Ab initio electron propagator calculations in molecular transport junctions: predictions of negative differential resistance

In this work we study current-voltage characteristics in transport molecular junctions with a 1,4-benzene dithiol molecule as a bridge by using different ab initio electron propagator methods such as OVGF and P3 which are both programs in a Gaussian software package. The current-voltage characteristics are calculated for different values of Fermi energy in various basis sets such as 6-311++G(p,d) and cc-pVDZ and are compared with the experimental data. A good agreement is found in almost the entire voltage range. In addition, the results of our calculations indicate that the accuracy of ab initio electron propagator methods is in the range of 0.2-0.3 eV. Since the computational methods are truly ab initio, implying no adjustable parameters, functions, or functionals, the theoretical predictions can be improved only by changing the model of a transport device. The current-voltage characteristics predict peaks, i.e., negative differential resistances, for the various values of Fermi energy.
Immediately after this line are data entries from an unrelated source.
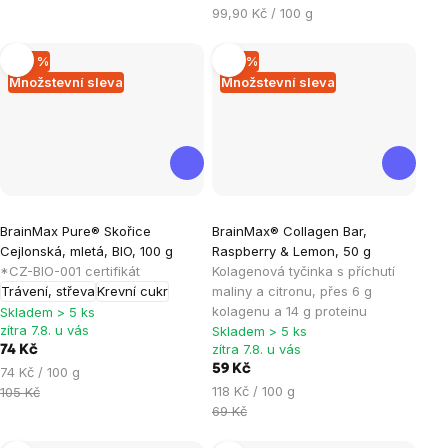
Měrná
99,90 Kč / 100 g
cena:
–29 %
–14 %
Množstevní sleva
Množstevní sleva
Průměrné
Průměrné
BrainMax Pure® Skořice
BrainMax® Collagen Bar,
hodnocení
hodnocení
Cejlonská, mletá, BIO, 100 g
Raspberry & Lemon, 50 g
produktu
produktu
*CZ-BIO-001 certifikát
Kolagenová tyčinka s příchutí
je
je
Trávení, střeva
Krevní cukr
maliny a citronu, přes 6 g
kolagenu a 14 g proteinu
5,0
5,0
Skladem > 5 ks
zítra 7.8. u vás
Skladem > 5 ks
z
z
zítra 7.8. u vás
74 Kč
5
5
59 Kč
Měrná
74 Kč / 100 g
hvězdiček.
hvězdiček.
Měrná
cena:
118 Kč / 100 g
105 Kč
cena:
69 Kč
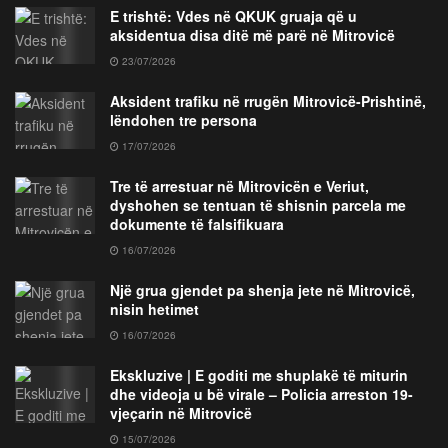
E trishtë: Vdes në QKUK gruaja që u
aksidentua disa ditë më parë në Mitrovicë
23/07/2026
Aksident trafiku në rrugën Mitrovicë-Prishtinë,
lëndohen tre persona
17/07/2026
Tre të arrestuar në Mitrovicën e Veriut,
dyshohen se tentuan të shisnin parcela me
dokumente të falsifikuara
16/07/2026
Një grua gjendet pa shenja jete në Mitrovicë,
nisin hetimet
16/07/2026
Ekskluzive | E goditi me shuplakë të miturin
dhe videoja u bë virale – Policia arreston 19-
vjeçarin në Mitrovicë
15/07/2026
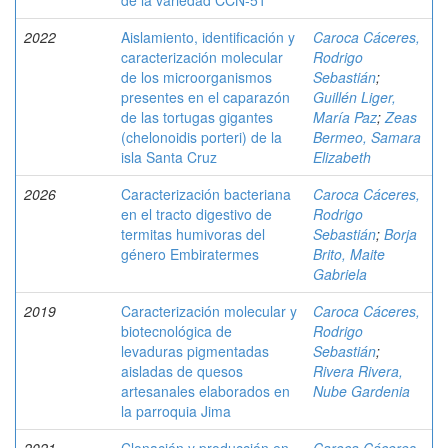
de la variedad CCN-51
2022
Aislamiento, identificación y
Caroca Cáceres,
caracterización molecular
Rodrigo
de los microorganismos
Sebastián
;
presentes en el caparazón
Guillén Liger,
de las tortugas gigantes
María Paz
;
Zeas
(chelonoidis porteri) de la
Bermeo, Samara
isla Santa Cruz
Elizabeth
2026
Caracterización bacteriana
Caroca Cáceres,
en el tracto digestivo de
Rodrigo
termitas humivoras del
Sebastián
;
Borja
género Embiratermes
Brito, Maite
Gabriela
2019
Caracterización molecular y
Caroca Cáceres,
biotecnológica de
Rodrigo
levaduras pigmentadas
Sebastián
;
aisladas de quesos
Rivera Rivera,
artesanales elaborados en
Nube Gardenia
la parroquia Jima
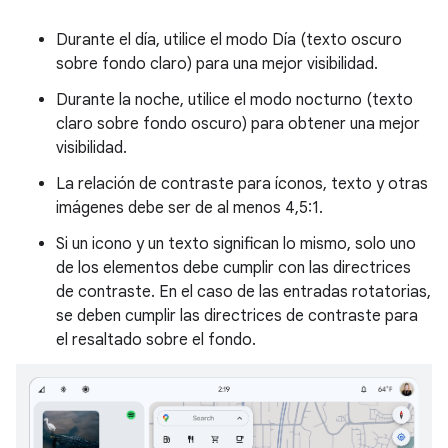
Durante el día, utilice el modo Día (texto oscuro
sobre fondo claro) para una mejor visibilidad.
Durante la noche, utilice el modo nocturno (texto
claro sobre fondo oscuro) para obtener una mejor
visibilidad.
La relación de contraste para íconos, texto y otras
imágenes debe ser de al menos 4,5:1.
Si un icono y un texto significan lo mismo, solo uno
de los elementos debe cumplir con las directrices
de contraste. En el caso de las entradas rotatorias,
se deben cumplir las directrices de contraste para
el resaltado sobre el fondo.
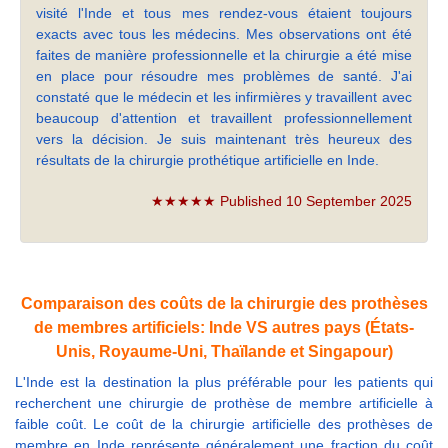
visité l'Inde et tous mes rendez-vous étaient toujours
exacts avec tous les médecins. Mes observations ont été
faites de manière professionnelle et la chirurgie a été mise
en place pour résoudre mes problèmes de santé. J'ai
constaté que le médecin et les infirmières y travaillent avec
beaucoup d'attention et travaillent professionnellement
vers la décision. Je suis maintenant très heureux des
résultats de la chirurgie prothétique artificielle en Inde.
★★★★★ Published 10 September 2025
Comparaison des coûts de la chirurgie des prothèses
de membres artificiels: Inde VS autres pays (États-
Unis, Royaume-Uni, Thaïlande et Singapour)
L'Inde est la destination la plus préférable pour les patients qui
recherchent une chirurgie de prothèse de membre artificielle à
faible coût. Le coût de la chirurgie artificielle des prothèses de
membre en Inde représente généralement une fraction du coût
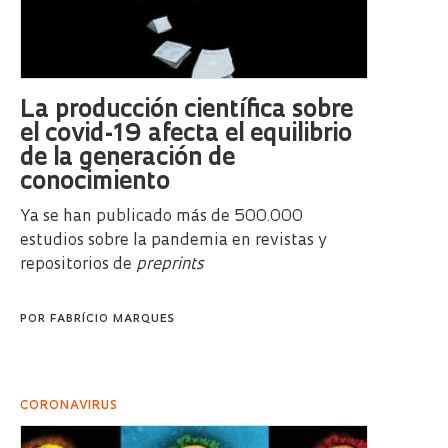
La producción científica sobre
el covid-19 afecta el equilibrio
de la generación de
conocimiento
Ya se han publicado más de 500.000
estudios sobre la pandemia en revistas y
repositorios de
preprints
POR
FABRÍCIO MARQUES
CORONAVIRUS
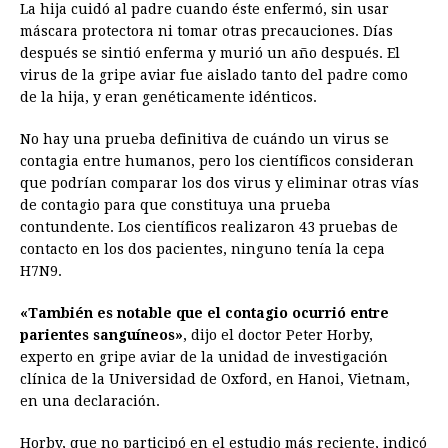
La hija cuidó al padre cuando éste enfermó, sin usar
máscara protectora ni tomar otras precauciones. Días
después se sintió enferma y murió un año después. El
virus de la gripe aviar fue aislado tanto del padre como
de la hija, y eran genéticamente idénticos.
No hay una prueba definitiva de cuándo un virus se
contagia entre humanos, pero los científicos consideran
que podrían comparar los dos virus y eliminar otras vías
de contagio para que constituya una prueba
contundente. Los científicos realizaron 43 pruebas de
contacto en los dos pacientes, ninguno tenía la cepa
H7N9.
«También es notable que el contagio ocurrió entre
parientes sanguíneos»
, dijo el doctor Peter Horby,
experto en gripe aviar de la unidad de investigación
clínica de la Universidad de Oxford, en Hanoi, Vietnam,
en una declaración.
Horby, que no participó en el estudio más reciente, indicó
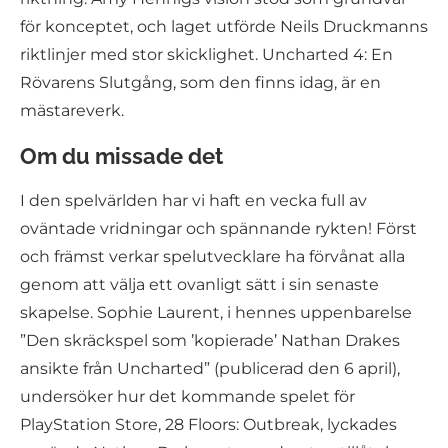
för konceptet, och laget utförde Neils Druckmanns
riktlinjer med stor skicklighet. Uncharted 4: En
Rövarens Slutgång, som den finns idag, är en
mästareverk.
Om du missade det
I den spelvärlden har vi haft en vecka full av
oväntade vridningar och spännande rykten! Först
och främst verkar spelutvecklare ha förvånat alla
genom att välja ett ovanligt sätt i sin senaste
skapelse. Sophie Laurent, i hennes uppenbarelse
”Den skräckspel som ’kopierade’ Nathan Drakes
ansikte från Uncharted” (publicerad den 6 april),
undersöker hur det kommande spelet för
PlayStation Store, 28 Floors: Outbreak, lyckades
As shown, the origin of the negative differential resistances is related to the voltage dependences of overlap integrals for the active terminal orbitals, expansion coefficients of partial atomic wavefunctions in Dyson orbitals, and the voltage dependences of Dyson poles (ionization potentials). We find that two peak behavior in the current-voltage characteristics can be explained by the anharmonicity of potential energy surfaces. As a result of our studies, we predict that negative differential resistances can be experimentally found by changing a position of Fermi level, i.e., by using different metal electrodes coated by a gold atomic monolayer.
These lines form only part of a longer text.